FILM TWO: THE DIVING BELL AND THE BUTTERFLY.
2007 Dir Julian Schnabel
The above image is one of the most stand out in a film of standout imagery. Like McQueen, Schnabel isn’t playing scenes and imagery purely as story beats. They’re not shooting just the words on the page - they’re painting in a mood, a feeling through a careful combination of images and sounds. They’re wrestling human emotion into colour, movement, and audio.
It tells the true story of Jean-Dominique Bauby, a man who suffers a stroke and gets ‘locked in syndrome,’ where he can only communicate by moving one of his eyes. It’s a film that’s told purely from his perspective - savagely so.

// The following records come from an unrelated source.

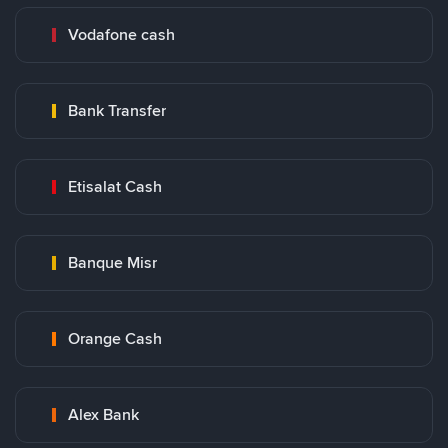
Vodafone cash
Bank Transfer
Etisalat Cash
Banque Misr
Orange Cash
Alex Bank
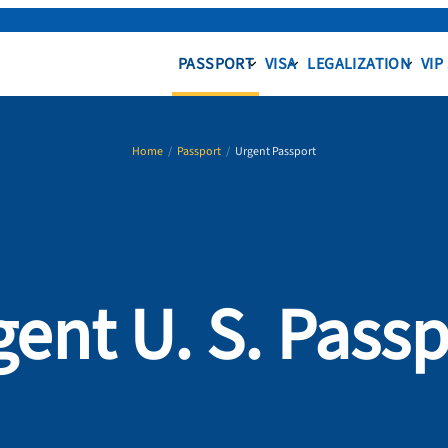
PASSPORT
VISA
LEGALIZATION
VIP
Home
/
Passport
/
Urgent Passport
gent U. S. Passp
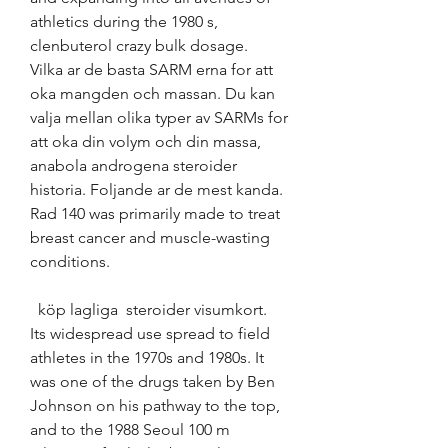
athletics during the 1980 s, 
clenbuterol crazy bulk dosage.
Vilka ar de basta SARM erna for att 
oka mangden och massan. Du kan 
valja mellan olika typer av SARMs for 
att oka din volym och din massa, 
anabola androgena steroider 
historia. Foljande ar de mest kanda. 
Rad 140 was primarily made to treat 
breast cancer and muscle-wasting 
conditions.
  köp lagliga  steroider visumkort.
Its widespread use spread to field 
athletes in the 1970s and 1980s. It 
was one of the drugs taken by Ben 
Johnson on his pathway to the top, 
and to the 1988 Seoul 100 m 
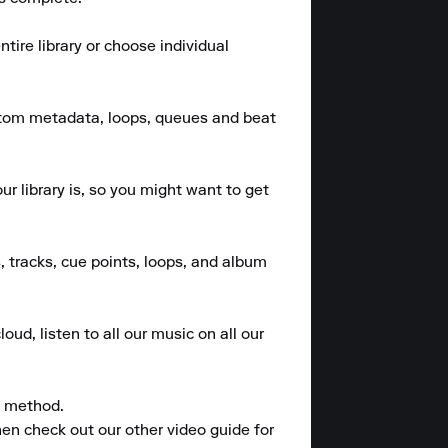
ire library or choose individual 
stom metadata, loops, queues and beat 
 library is, so you might want to get 
, tracks, cue points, loops, and album 
ud, listen to all our music on all our 
 method.

en check out our other video guide for 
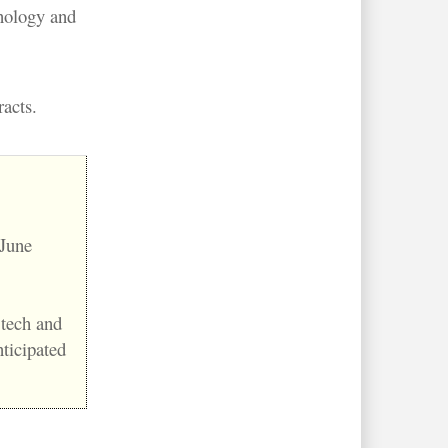
hnology and
acts.
 June
 tech and
nticipated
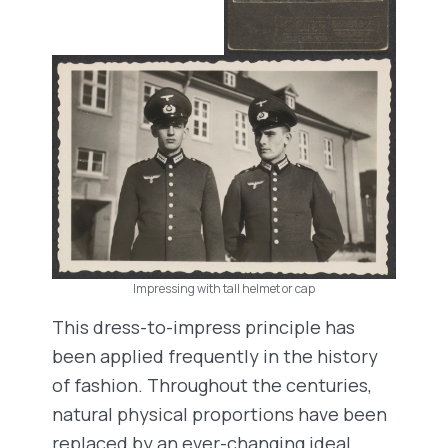
Impressing with tall helmet or cap
This dress-to-impress principle has
been applied frequently in the history
of fashion. Throughout the centuries,
natural physical proportions have been
replaced by an ever-changing ideal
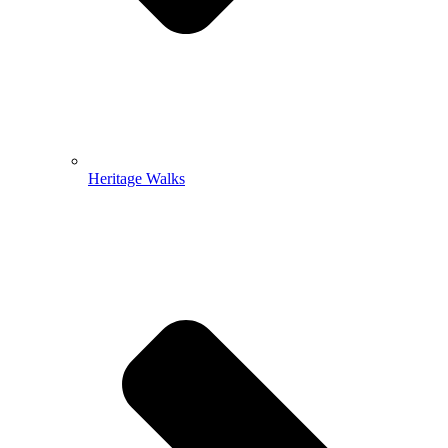
Heritage Walks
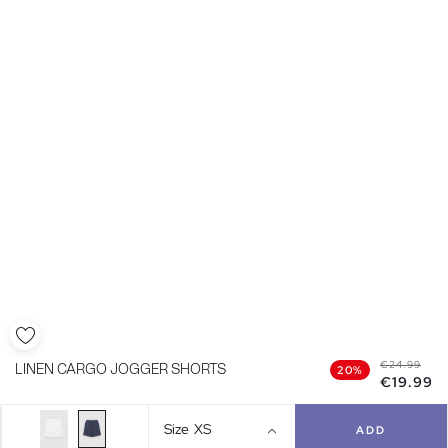
€24.99
LINEN CARGO JOGGER SHORTS
20%
€19.99
Size
XS
ADD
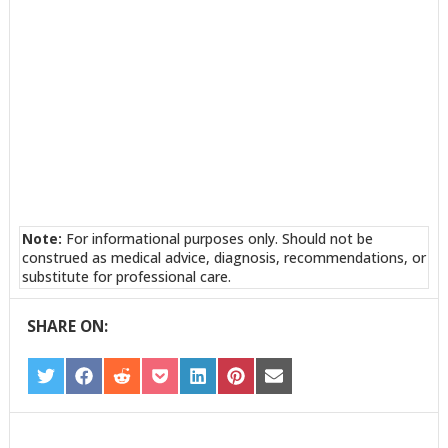
Note:
For informational purposes only. Should not be
construed as medical advice, diagnosis, recommendations, or
substitute for professional care.
SHARE ON:
SHARE
SHARE
SHARE
SHARE
SHARE
SHARE
SHARE
ON
ON
ON
ON
ON
ON
ON
TWITTER
FACEBOOK
REDDIT
POCKET
LINKEDIN
PINTEREST
EMAIL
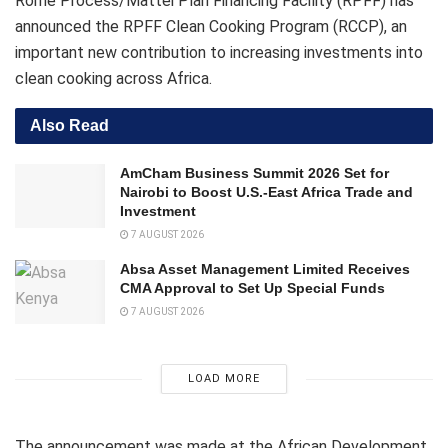
Rome Process/Mattei Plan Financing Facility (RPFF) has
announced the RPFF Clean Cooking Program (RCCP), an
important new contribution to increasing investments into
clean cooking across Africa.
Also Read
AmCham Business Summit 2026 Set for
Nairobi to Boost U.S.-East Africa Trade and
Investment
7 AUGUST 2026
Absa Asset Management Limited Receives
CMA Approval to Set Up Special Funds
7 AUGUST 2026
LOAD MORE
The announcement was made at the African Development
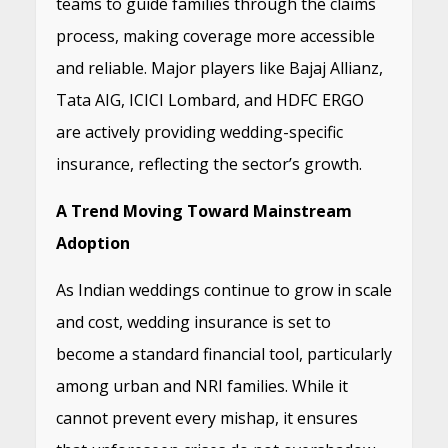
teams to guide families through the claims
process, making coverage more accessible
and reliable. Major players like Bajaj Allianz,
Tata AIG, ICICI Lombard, and HDFC ERGO
are actively providing wedding-specific
insurance, reflecting the sector’s growth.
A Trend Moving Toward Mainstream
Adoption
As Indian weddings continue to grow in scale
and cost, wedding insurance is set to
become a standard financial tool, particularly
among urban and NRI families. While it
cannot prevent every mishap, it ensures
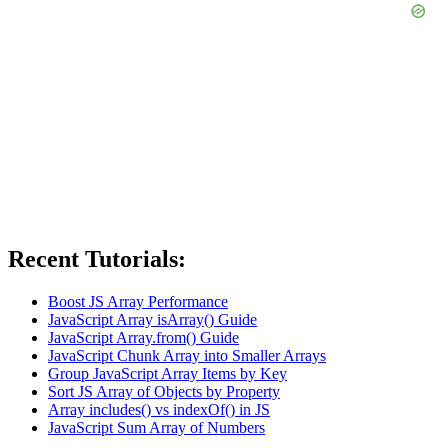
Recent Tutorials:
Boost JS Array Performance
JavaScript Array isArray() Guide
JavaScript Array.from() Guide
JavaScript Chunk Array into Smaller Arrays
Group JavaScript Array Items by Key
Sort JS Array of Objects by Property
Array includes() vs indexOf() in JS
JavaScript Sum Array of Numbers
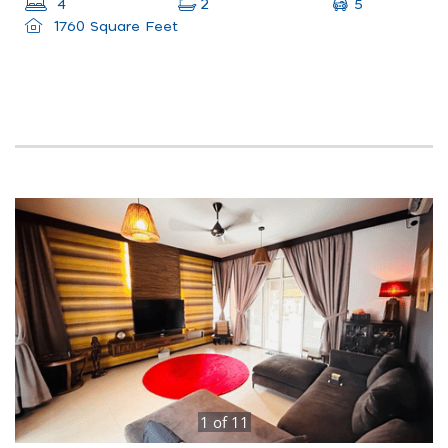
5
4
2
1760 Square Feet
1
of
11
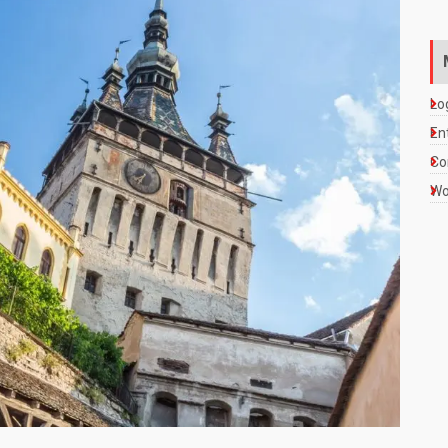
Lo
En
Co
Wo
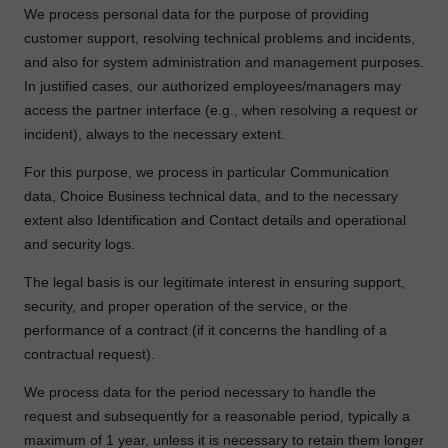
We process personal data for the purpose of providing
customer support, resolving technical problems and incidents,
and also for system administration and management purposes.
In justified cases, our authorized employees/managers may
access the partner interface (e.g., when resolving a request or
incident), always to the necessary extent.
For this purpose, we process in particular Communication
data, Choice Business technical data, and to the necessary
extent also Identification and Contact details and operational
and security logs.
The legal basis is our legitimate interest in ensuring support,
security, and proper operation of the service, or the
performance of a contract (if it concerns the handling of a
contractual request).
We process data for the period necessary to handle the
request and subsequently for a reasonable period, typically a
maximum of 1 year, unless it is necessary to retain them longer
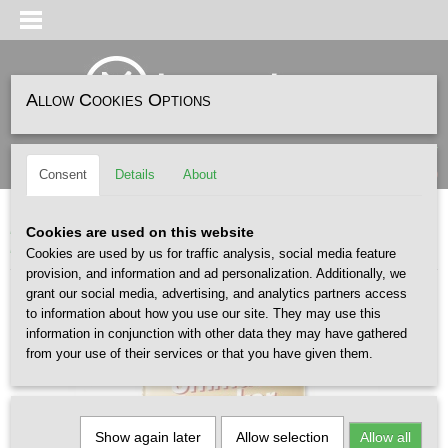
Allow Cookies Options
Log in
Register
SHOPPING CART
(0)
Consent
Details
About
No items
Home
>
ACCESSOIRES
>
BOEKEN
>
SneakerFreaker The Ultimate Sneaker
Cookies are used on this website
Book
Cookies are used by us for traffic analysis, social media feature
provision, and information and ad personalization. Additionally, we
grant our social media, advertising, and analytics partners access
to information about how you use our site. They may use this
information in conjunction with other data they may have gathered
from your use of their services or that you have given them.
Show again later
Allow selection
Allow all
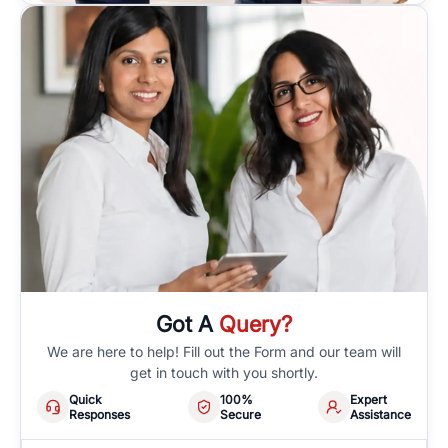
Got A
Query?
We are here to help! Fill out the Form and our team will
get in touch with you shortly.
Quick
100%
Expert
Responses
Secure
Assistance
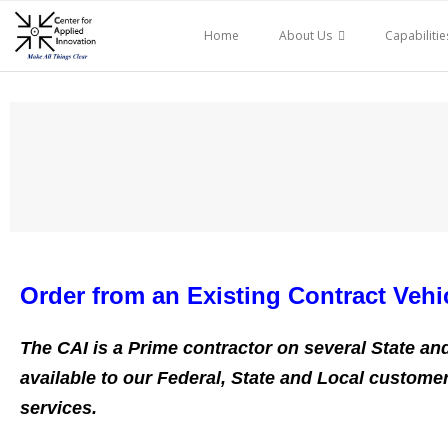
Skip
to
Home
About Us
Capabilitie
content
Order from an Existing Contract Vehi
The CAI is a Prime contractor on several State and 
available to our Federal, State and Local customer
services.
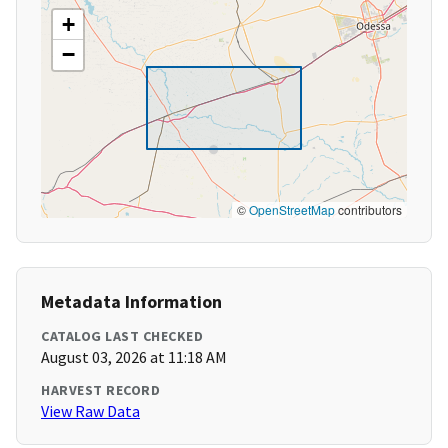
+
−
©
OpenStreetMap
contributors
Metadata Information
CATALOG LAST CHECKED
August 03, 2026 at 11:18 AM
HARVEST RECORD
View Raw Data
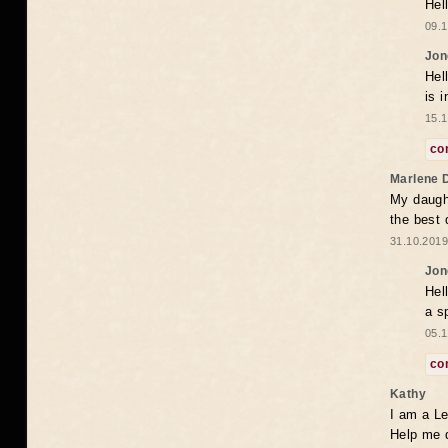
Hel
09.1
Jon
Hel
is 
15.1
co
Marlene 
My daugh
the best
31.10.2019
Jon
Hel
a s
05.1
co
Kathy
I am a Le
Help me 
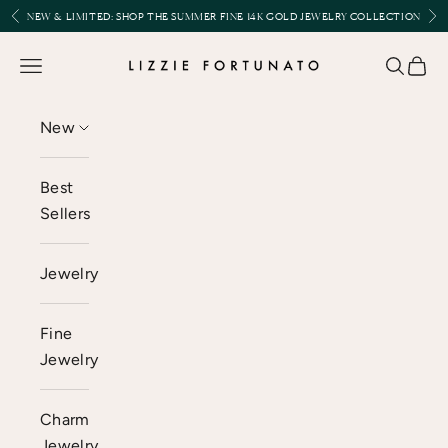
Skip to content
Previous
Nex
NEW & LIMITED:
SHOP THE SUMMER FINE 14K GOLD JEWELRY COLLECTION
Lizzie Fortunato
Open navigation menu
Open se
Open 
New
Best
Sellers
Jewelry
Fine
Jewelry
Charm
Jewelry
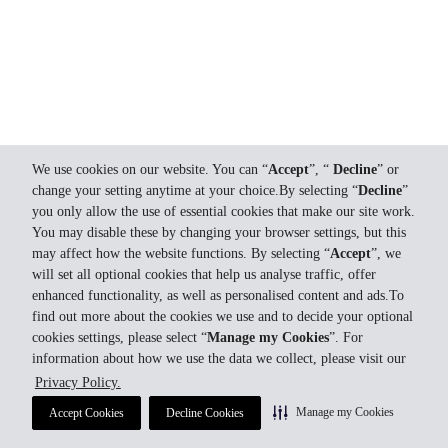
We use cookies on our website. You can “
Accept
”, “
Decline
” or
change your setting anytime at your choice.By selecting “
Decline
”
you only allow the use of essential cookies that make our site work.
You may disable these by changing your browser settings, but this
may affect how the website functions. By selecting “
Accept
”, we
will set all optional cookies that help us analyse traffic, offer
enhanced functionality, as well as personalised content and ads.To
find out more about the cookies we use and to decide your optional
cookies settings, please select “
Manage my Cookies
”. For
information about how we use the data we collect, please visit our
Privacy Policy.
Manage my Cookies
Accept Cookies
Decline Cookies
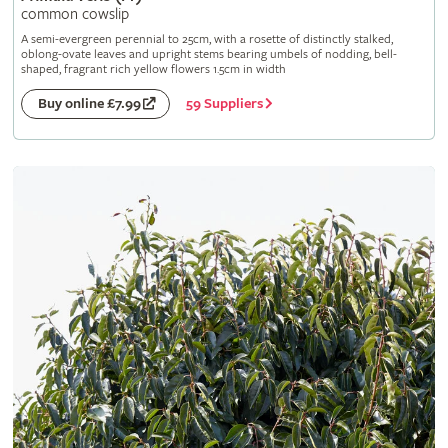
common cowslip
A semi-evergreen perennial to 25cm, with a rosette of distinctly stalked,
oblong-ovate leaves and upright stems bearing umbels of nodding, bell-
shaped, fragrant rich yellow flowers 1.5cm in width
59 Suppliers
Buy online £7.99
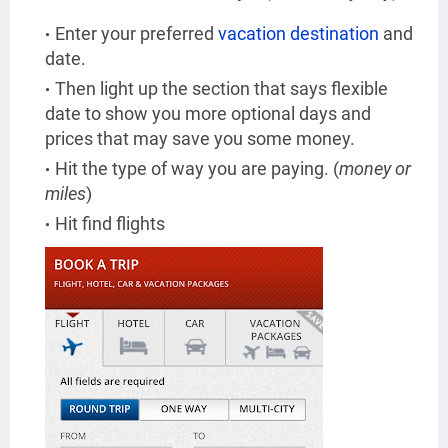
Enter your preferred
vacation destination
and
date.
Then light up the section that says flexible
date to show you more optional days and
prices that may save you some money.
Hit the type of way you are paying. (
money or
miles
)
Hit find flights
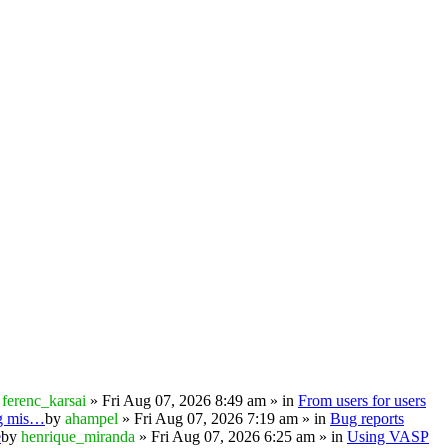
y
ferenc_karsai
» Fri Aug 07, 2026 8:49 am » in
From users for users
ng mis…
by
ahampel
» Fri Aug 07, 2026 7:19 am » in
Bug reports
e
by
henrique_miranda
» Fri Aug 07, 2026 6:25 am » in
Using VASP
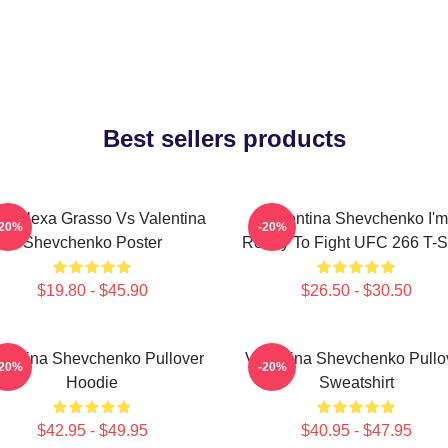
Best sellers products
C Alexa Grasso Vs Valentina
Valentina Shevchenko I'm
-20%
-20%
Shevchenko Poster
Ready To Fight UFC 266 T-Sh
$19.80 - $45.90
$26.50 - $30.50
lentina Shevchenko Pullover
Valentina Shevchenko Pullo
-20%
-20%
Hoodie
Sweatshirt
$42.95 - $49.95
$40.95 - $47.95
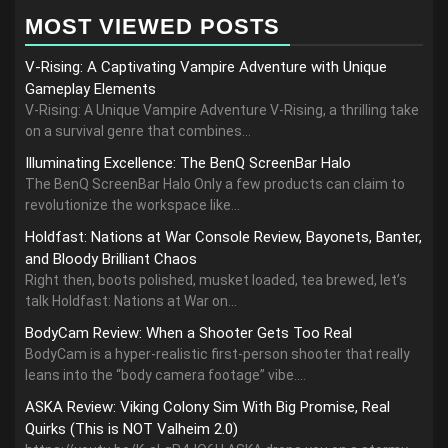
MOST VIEWED POSTS
V-Rising: A Captivating Vampire Adventure with Unique
Gameplay Elements
V-Rising: A Unique Vampire Adventure V-Rising, a thrilling take
on a survival genre that combines...
Illuminating Excellence: The BenQ ScreenBar Halo
The BenQ ScreenBar Halo Only a few products can claim to
revolutionize the workspace like...
Holdfast: Nations at War Console Review, Bayonets, Banter,
and Bloody Brilliant Chaos
Right then, boots polished, musket loaded, tea brewed, let’s
talk Holdfast: Nations at War on...
BodyCam Review: When a Shooter Gets Too Real
BodyCam is a hyper-realistic first-person shooter that really
leans into the “body camera footage” vibe....
ASKA Review: Viking Colony Sim With Big Promise, Real
Quirks (This is NOT Valheim 2.0)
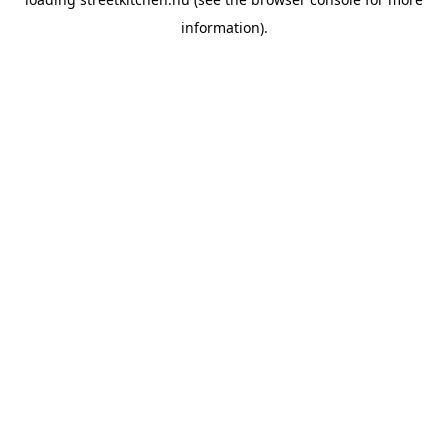
information).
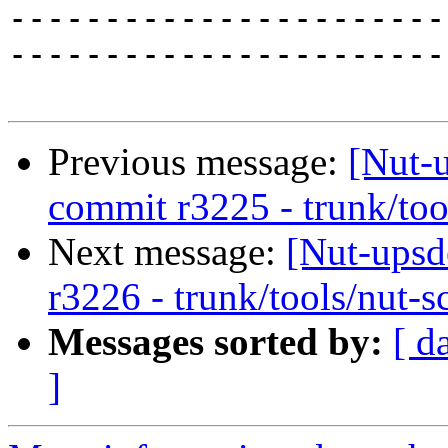
-----------------------
------------------------
Previous message:
[Nut-
commit r3225 - trunk/too
Next message:
[Nut-upsd
r3226 - trunk/tools/nut-s
Messages sorted by:
[ d
]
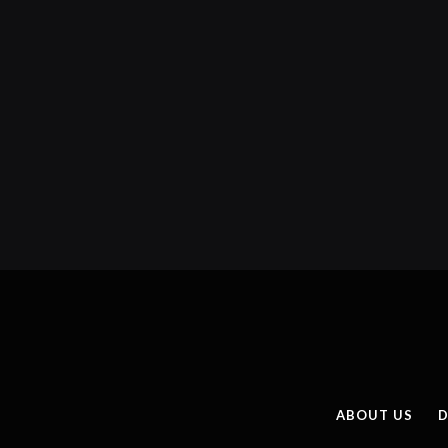
ABOUT US
D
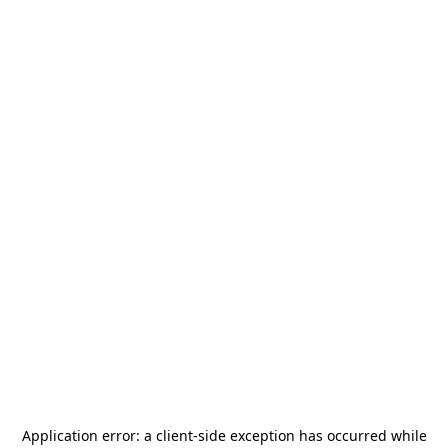
Application error: a
client
-side exception has occurred while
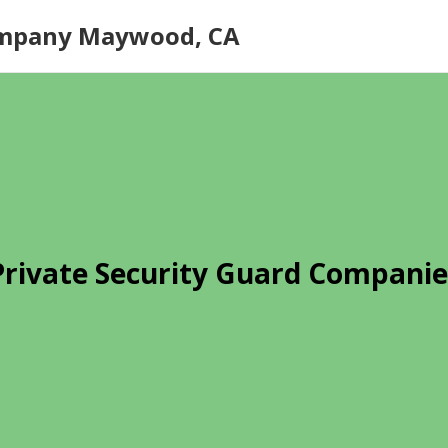
ompany Maywood, CA
Private Security Guard Companie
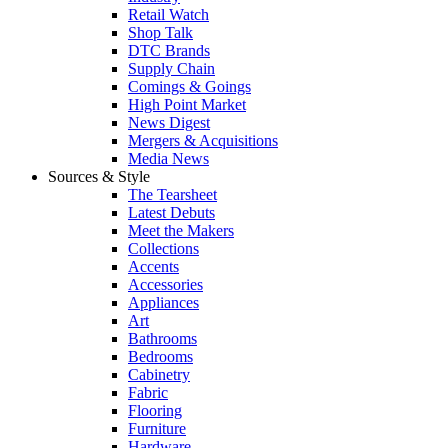
Retail Watch
Shop Talk
DTC Brands
Supply Chain
Comings & Goings
High Point Market
News Digest
Mergers & Acquisitions
Media News
Sources & Style
The Tearsheet
Latest Debuts
Meet the Makers
Collections
Accents
Accessories
Appliances
Art
Bathrooms
Bedrooms
Cabinetry
Fabric
Flooring
Furniture
Hardware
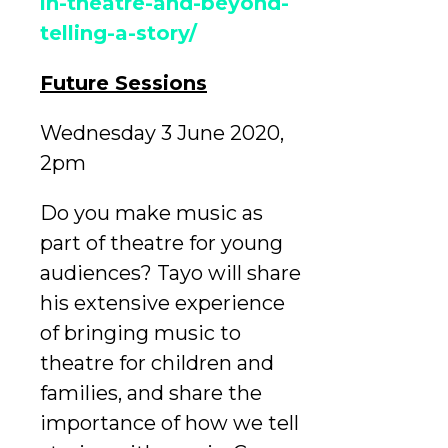
in-theatre-and-beyond-
telling-a-story/
Future Sessions
Wednesday 3 June 2020,
2pm
Do you make music as
part of theatre for young
audiences? Tayo will share
his extensive experience
of bringing music to
theatre for children and
families, and share the
importance of how we tell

The POV photography featured in the first 40 minutes is maybe the most realistic I’ve ever seen. I feel like we’re looking through his eyeballs, in the prison of his body but still free in his pin-sharp mind. Still to this day I’m not sure how they achieved it - Janusz Kaminski and his team really did something special here. They force us to face the trauma Bauby is feeling.
The imagery throughout is filled with emotion, the movement is painterly, the stillness devastating. The contrast of inner monologue and external actions keep us captivated, entertained and on the brink of tears till the very last frame. If you watch this film and aren’t distraught [in a lovely way] by the end of it I’m not sure what to tell you - you might not be human.
TL;DR why should I spend 1hrs 52 minutes of my precious life watching this? I still remember exactly how I felt when I first walked out of the cinema after seeing this in Belfast, it’s a romantic image of life and its cruel fate that never loses sight of just how special it is be alive, no matter what the circumstances.
*Available for for a small rental fee on Apple TV, Amazon, Google Play and YouTube in the US, and on Amazon and Sky Store in the UK.
Fact: So committed he was to the project, Schnabel learned French during pre-production.